Furthermore, road carriers are more flexible than air transport because they facilitate the relocation of special and dangerous goods. For example, you can use a truck to transport toxic or flammable products, small packages, heavy machinery, and perishable goods. The same can’t be said for aeroplanes.
Agile Delivery and Traceability
Although road moving isn’t the fastest mode of transport, it provides the most agility. Namely, preparing and performing the shipment is easier than managing air or sea transportation. This enables you to organise your relocation seamlessly.
Once your goods are in transit, you can trace them with GPS and many other cutting-edge programs. They give you real-time information to anticipate storms, road closures, and other problems.
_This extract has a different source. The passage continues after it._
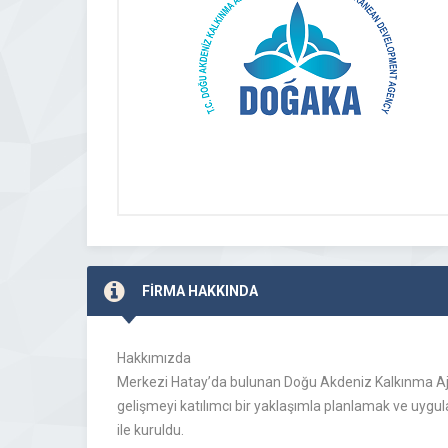
FİRMA HAKKINDA
Hakkımızda
Merkezi Hatay’da bulunan Doğu Akdeniz Kalkınma A
gelişmeyi katılımcı bir yaklaşımla planlamak ve uyg
ile kuruldu.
Unlike air or sea transport, road shipping involves straightforward paperwork. You spend less time at customs, which streamlines your supply chain.
You can arrange door-to-door road shipment services for maximum convenience. As the name suggests, the provider picks up your goods at your address and drops them off at your destination warehouse. There’s no need to drive your commodities to airports or other terminals.
Road Shipments Still Reign Supreme
Whether you’re hauling heavy-duty equipment or small crates, you can’t go wrong with road freight. It’s superior to other means of transportation in many ways. The only choice you need to make is whether to ship your goods via an FTL or LTL provider. Before making a decision, consider the type of commodities you’re moving, your schedule, and your budget.